▸ **WHAT YOU SHOULD DO**
Write the entries below out again without a single difference.

▸ **ENTRIES SHOWN**
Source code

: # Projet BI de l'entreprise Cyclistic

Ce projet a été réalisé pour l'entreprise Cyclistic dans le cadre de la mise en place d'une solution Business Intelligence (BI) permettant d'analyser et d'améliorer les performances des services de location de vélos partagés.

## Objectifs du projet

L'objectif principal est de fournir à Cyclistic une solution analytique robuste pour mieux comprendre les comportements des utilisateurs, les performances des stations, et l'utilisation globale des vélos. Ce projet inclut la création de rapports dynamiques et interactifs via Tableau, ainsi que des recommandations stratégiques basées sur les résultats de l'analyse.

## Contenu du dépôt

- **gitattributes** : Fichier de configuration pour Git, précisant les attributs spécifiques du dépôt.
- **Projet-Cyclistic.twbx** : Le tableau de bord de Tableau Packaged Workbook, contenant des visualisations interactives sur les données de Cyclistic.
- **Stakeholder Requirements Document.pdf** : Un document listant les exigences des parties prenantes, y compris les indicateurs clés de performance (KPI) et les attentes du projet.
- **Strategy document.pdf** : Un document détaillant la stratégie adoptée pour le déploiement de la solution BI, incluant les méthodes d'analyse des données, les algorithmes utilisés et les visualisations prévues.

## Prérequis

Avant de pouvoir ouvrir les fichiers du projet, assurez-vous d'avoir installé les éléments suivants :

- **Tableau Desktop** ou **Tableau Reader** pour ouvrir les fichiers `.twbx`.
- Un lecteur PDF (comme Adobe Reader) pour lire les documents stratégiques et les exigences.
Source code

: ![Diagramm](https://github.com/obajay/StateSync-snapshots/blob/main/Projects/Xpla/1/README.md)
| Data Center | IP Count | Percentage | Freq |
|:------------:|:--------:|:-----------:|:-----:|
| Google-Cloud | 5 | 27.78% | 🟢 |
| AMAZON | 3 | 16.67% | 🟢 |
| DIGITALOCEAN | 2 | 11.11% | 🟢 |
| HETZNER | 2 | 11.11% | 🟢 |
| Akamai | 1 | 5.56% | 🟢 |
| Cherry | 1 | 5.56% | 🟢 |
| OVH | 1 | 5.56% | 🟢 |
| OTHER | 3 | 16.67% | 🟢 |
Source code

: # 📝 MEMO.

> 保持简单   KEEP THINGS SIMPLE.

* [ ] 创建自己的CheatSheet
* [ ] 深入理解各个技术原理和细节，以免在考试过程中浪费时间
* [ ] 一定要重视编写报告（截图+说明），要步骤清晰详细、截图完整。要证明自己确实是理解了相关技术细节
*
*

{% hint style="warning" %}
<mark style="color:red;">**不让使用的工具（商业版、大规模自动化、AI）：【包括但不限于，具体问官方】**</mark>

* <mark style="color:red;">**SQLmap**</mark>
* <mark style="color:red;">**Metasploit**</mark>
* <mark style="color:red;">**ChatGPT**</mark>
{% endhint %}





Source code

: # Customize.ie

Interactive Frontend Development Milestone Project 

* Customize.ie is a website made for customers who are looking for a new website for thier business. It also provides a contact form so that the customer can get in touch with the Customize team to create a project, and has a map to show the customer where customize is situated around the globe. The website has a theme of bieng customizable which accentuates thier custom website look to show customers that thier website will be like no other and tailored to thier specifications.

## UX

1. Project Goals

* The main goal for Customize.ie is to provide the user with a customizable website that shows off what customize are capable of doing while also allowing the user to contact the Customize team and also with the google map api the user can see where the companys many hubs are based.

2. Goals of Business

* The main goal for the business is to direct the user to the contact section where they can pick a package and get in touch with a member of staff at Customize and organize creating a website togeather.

▸ **EXERCISE RESPONSE**
Source code

: # Projet BI de l'entreprise Cyclistic

Ce projet a été réalisé pour l'entreprise Cyclistic dans le cadre de la mise en place d'une solution Business Intelligence (BI) permettant d'analyser et d'améliorer les performances des services de location de vélos partagés.

## Objectifs du projet

L'objectif principal est de fournir à Cyclistic une solution analytique robuste pour mieux comprendre les comportements des utilisateurs, les performances des stations, et l'utilisation globale des vélos. Ce projet inclut la création de rapports dynamiques et interactifs via Tableau, ainsi que des recommandations stratégiques basées sur les résultats de l'analyse.

## Contenu du dépôt

- **gitattributes** : Fichier de configuration pour Git, précisant les attributs spécifiques du dépôt.
- **Projet-Cyclistic.twbx** : Le tableau de bord de Tableau Packaged Workbook, contenant des visualisations interactives sur les données de Cyclistic.
- **Stakeholder Requirements Document.pdf** : Un document listant les exigences des parties prenantes, y compris les indicateurs clés de performance (KPI) et les attentes du projet.
- **Strategy document.pdf** : Un document détaillant la stratégie adoptée pour le déploiement de la solution BI, incluant les méthodes d'analyse des données, les algorithmes utilisés et les visualisations prévues.

## Prérequis

Avant de pouvoir ouvrir les fichiers du projet, assurez-vous d'avoir installé les éléments suivants :

- **Tableau Desktop** ou **Tableau Reader** pour ouvrir les fichiers `.twbx`.
- Un lecteur PDF (comme Adobe Reader) pour lire les documents stratégiques et les exigences.
Source code

: ![Diagramm](https://github.com/obajay/StateSync-snapshots/blob/main/Projects/Xpla/1/README.md)
| Data Center | IP Count | Percentage | Freq |
|:------------:|:--------:|:-----------:|:-----:|
| Google-Cloud | 5 | 27.78% | 🟢 |
| AMAZON | 3 | 16.67% | 🟢 |
| DIGITALOCEAN | 2 | 11.11% | 🟢 |
| HETZNER | 2 | 11.11% | 🟢 |
| Akamai | 1 | 5.56% | 🟢 |
| Cherry | 1 | 5.56% | 🟢 |
| OVH | 1 | 5.56% | 🟢 |
| OTHER | 3 | 16.67% | 🟢 |
Source code

: # 📝 MEMO.

> 保持简单   KEEP THINGS SIMPLE.

* [ ] 创建自己的CheatSheet
* [ ] 深入理解各个技术原理和细节，以免在考试过程中浪费时间
* [ ] 一定要重视编写报告（截图+说明），要步骤清晰详细、截图完整。要证明自己确实是理解了相关技术细节
*
*

{% hint style="warning" %}
<mark style="color:red;">**不让使用的工具（商业版、大规模自动化、AI）：【包括但不限于，具体问官方】**</mark>

* <mark style="color:red;">**SQLmap**</mark>
* <mark style="color:red;">**Metasploit**</mark>
* <mark style="color:red;">**ChatGPT**</mark>
{% endhint %}





Source code

: # Customize.ie

Interactive Frontend Development Milestone Project 

* Customize.ie is a website made for customers who are looking for a new website for thier business. It also provides a contact form so that the customer can get in touch with the Customize team to create a project, and has a map to show the customer where customize is situated around the globe. The website has a theme of bieng customizable which accentuates thier custom website look to show customers that thier website will be like no other and tailored to thier specifications.

## UX

1. Project Goals

* The main goal for Customize.ie is to provide the user with a customizable website that shows off what customize are capable of doing while also allowing the user to contact the Customize team and also with the google map api the user can see where the companys many hubs are based.

2. Goals of Business

* The main goal for the business is to direct the user to the contact section where they can pick a package and get in touch with a member of staff at Customize and organize creating a website togeather.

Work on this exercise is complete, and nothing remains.